Tesco has signalled its desire to increase its already sizeable market share and strengthen its distribution through acquiring Booker in a £3.7bn transaction. Tesco is an international retailer specialised in grocery sales. Booker Group plc is the United Kingdom's largest food wholesale operator, offering branded and private-label goods with iconic brands such as Londis under its umbrella.
Digging straight into the financials, Booker’s shares are up 21% since the announcement of the transaction, underpinned by the 13 % premium Tesco offered for the stock compared to its Friday prior price. The deal values Booker at 205.3p a share, and Booker shareholders would receive 0.861 newly issued Tesco shares, along with 42.6p in cash, giving them a 16 per cent holding in the new company. The combination of share and cash provision indicates two things. Firstly, that Booker shareholders have significant confidence in the newly merged company, especially given the considerable stake they will now own in the newly merged company. In addition, the transaction was funded by cash from Tesco’s own reserves, indicating the current strength of the firm’s balance sheet.
With an EV/EBITDA of approximately 19, one way to determine if the transaction was effectively priced is to compare that multiple to comparable companies. The New York Business School took a set of 16 of the largest food retailers, and derived a median multiple of 11.28. Clearly then, Tesco has paid an incredible premium for Booker. Was it worth it?
Well, the first step would be to take a look at the rationale for why Tesco decided to go about this transaction. Firstly, the firm wanted to put its excess cash to use, and arguably the best way to do this is to look for acquisitions that complement your current business model. Booker provides Tesco access to the tertiary food market, through a network of wholesalers and small shops. The cheap prices that wholesalers are able to obtain combined with the fat profit margins made by local shops due to their prime location presents an incredibly valuable proposition. Tesco will be able to enhance this model further through offering even more discounted prices, due to its significant buying power. Furthermore, the transaction is expected to create over £175m in cost synergies annually through cutting overlapping operations such as distribution channels and warehouses.

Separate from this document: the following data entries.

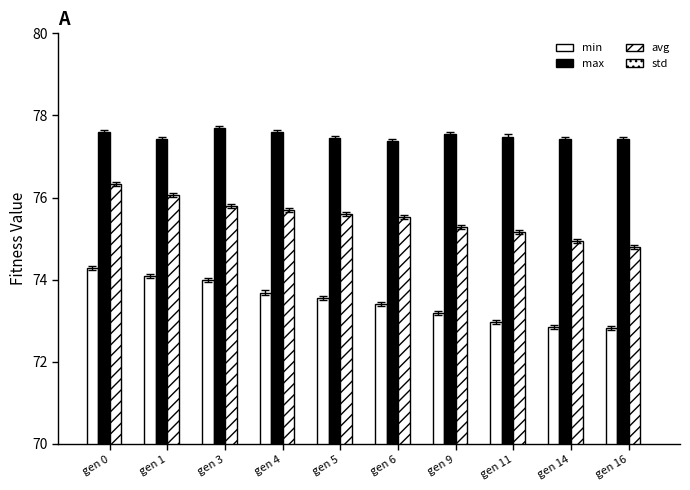

The value of min at gen 3 is 117.0. True or false?

False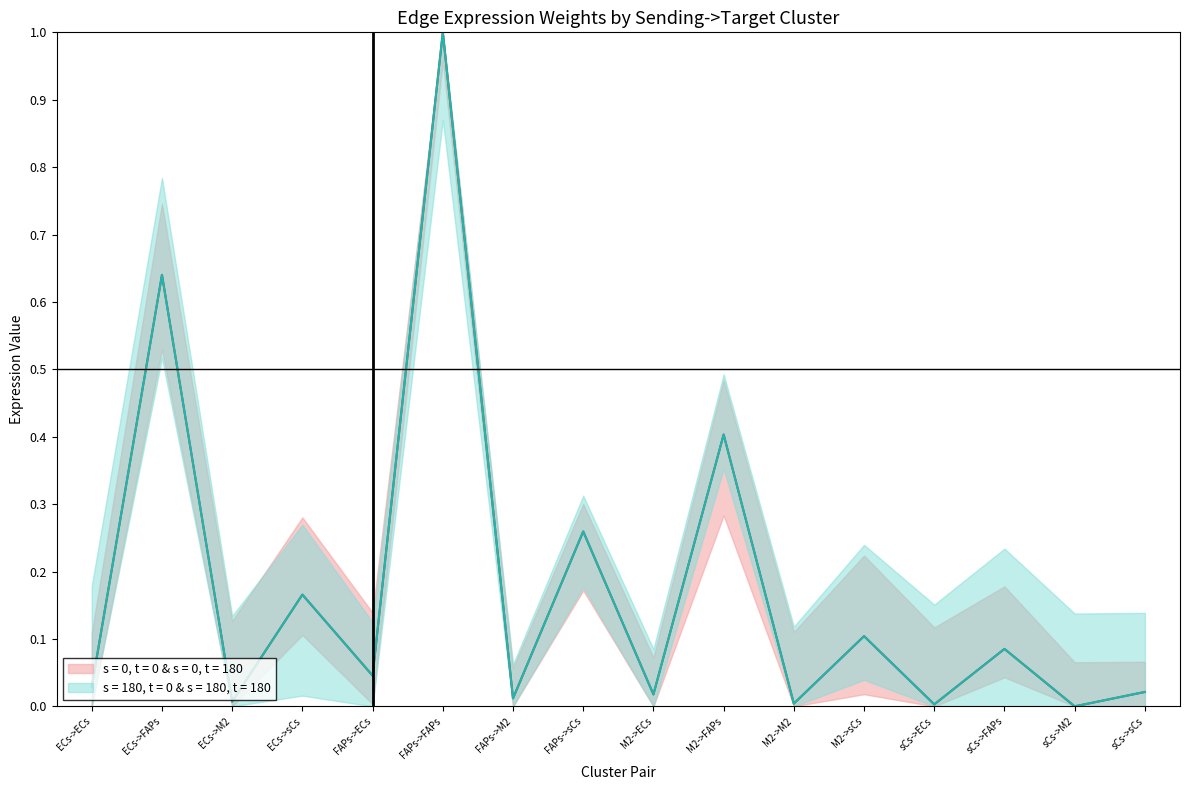

At sCs->M2, list the series in order from largest to smallest.

Edge average expression weight, Edge total expression weight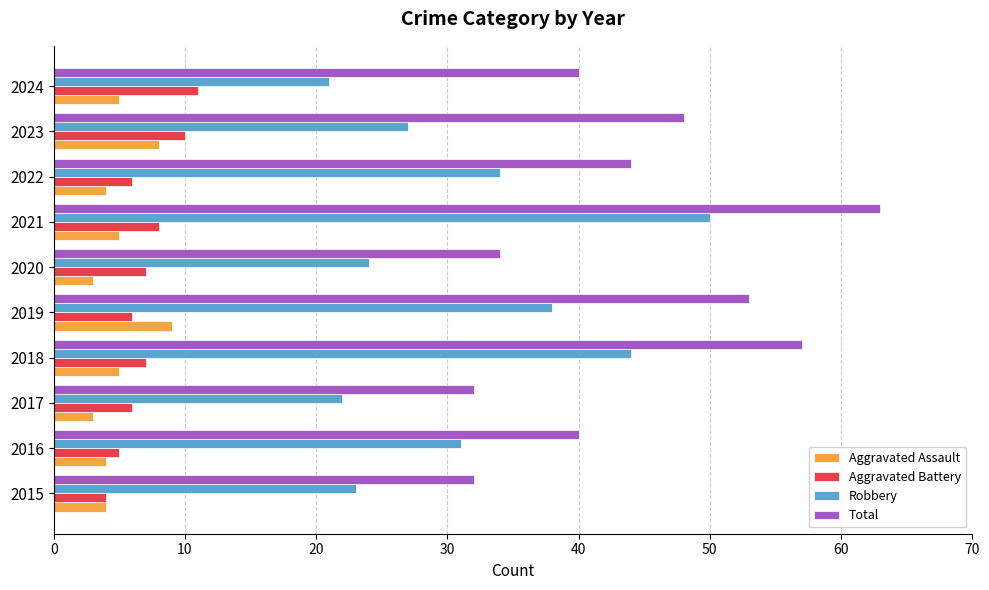

At which category is the sum across all series the highest?

2021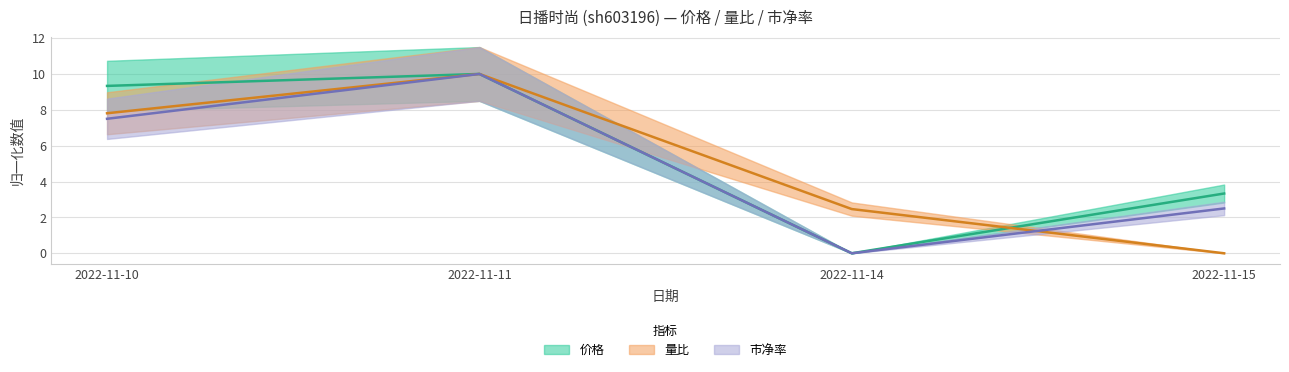

What is the greatest value displayed?

10.0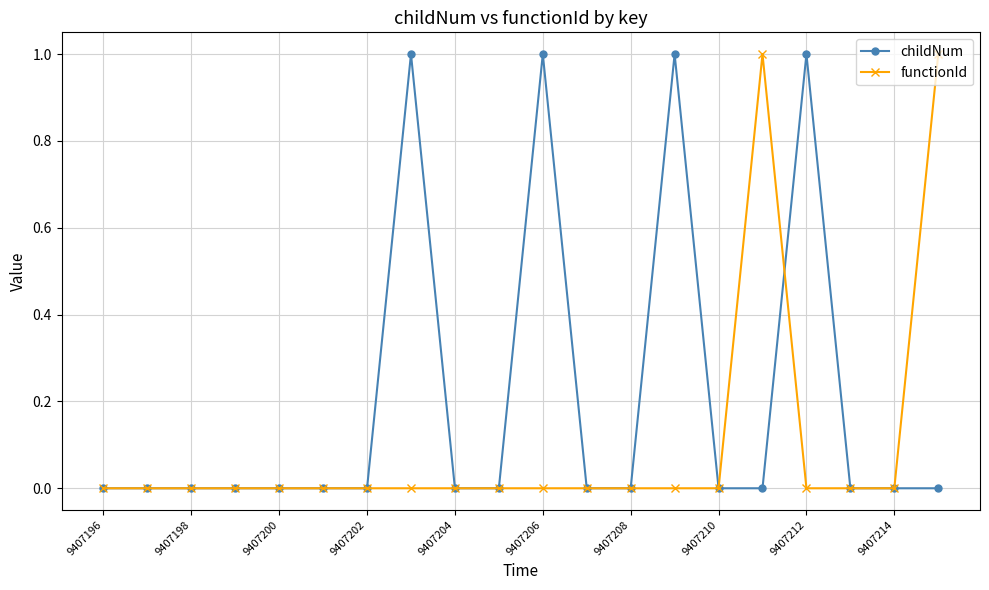

Which series has the largest total across all categories?

childNum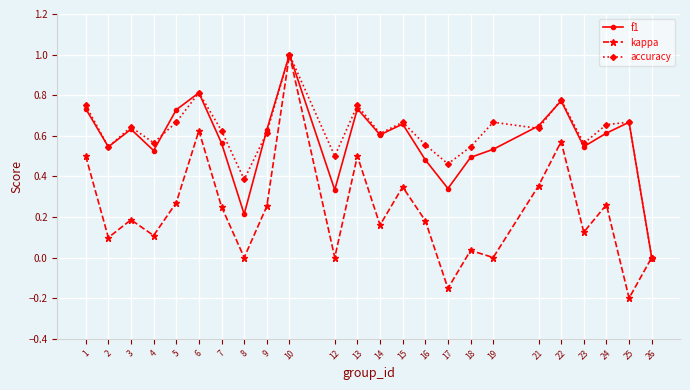

What is the difference between the maximum and minimum values in the f1 series?

1.0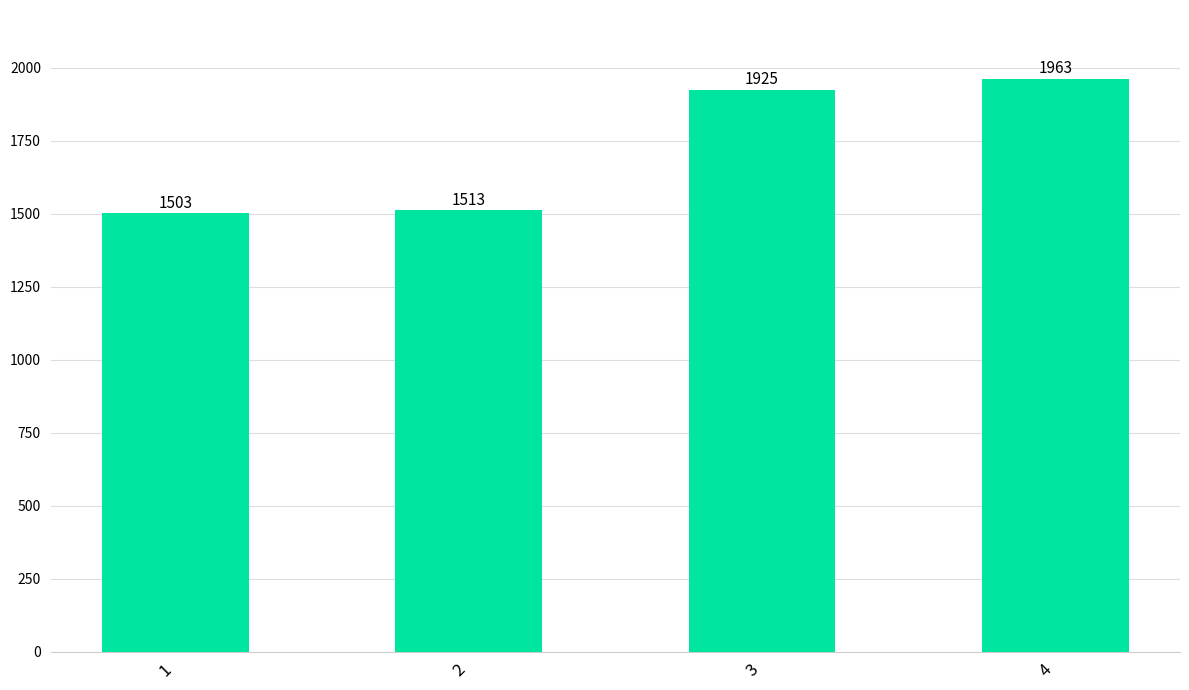

Reading left to right, what are all the values shown in this chart?

1503	1513	1925	1963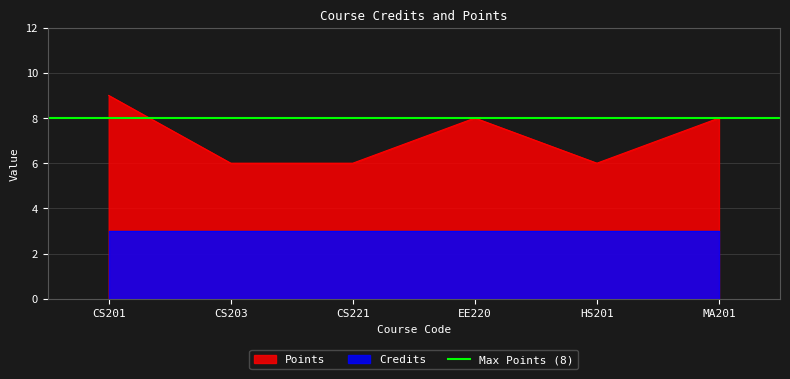

Is it true that the value at EE220 is 12?

False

Despite the fact that these are clearly tangible benefits, the question still remains whether these benefits justify the heavy premium. Major shareholders of Tesco’s seem to disagree, with asset manager Schroder’s voicing their dissent. The minority stakeholder argues Tesco’s is still struggling to compete in its core market, and the firm’s slew of scandals including accounting malpractice points to a culture that in need of serious reform. Up until last month there was also a major issue relating to regulation, with the transaction on the verge of being blocked by anti-competition watch dogs. Last month however, they ruled in favor of the transaction as both Booker and Tesco were not direct competitors, operating in the tertiary and secondary food market respectively.
To conclude, I would take the tentative view that despite Tesco’s organic growth issues and internal cultural problems, the premium is justified due to the potential for Tesco to simultaneously strengthen its distribution channels and diversify its income into a highly profitable business model which has the potential to be greatly enhanced by Tesco’s current capabilities.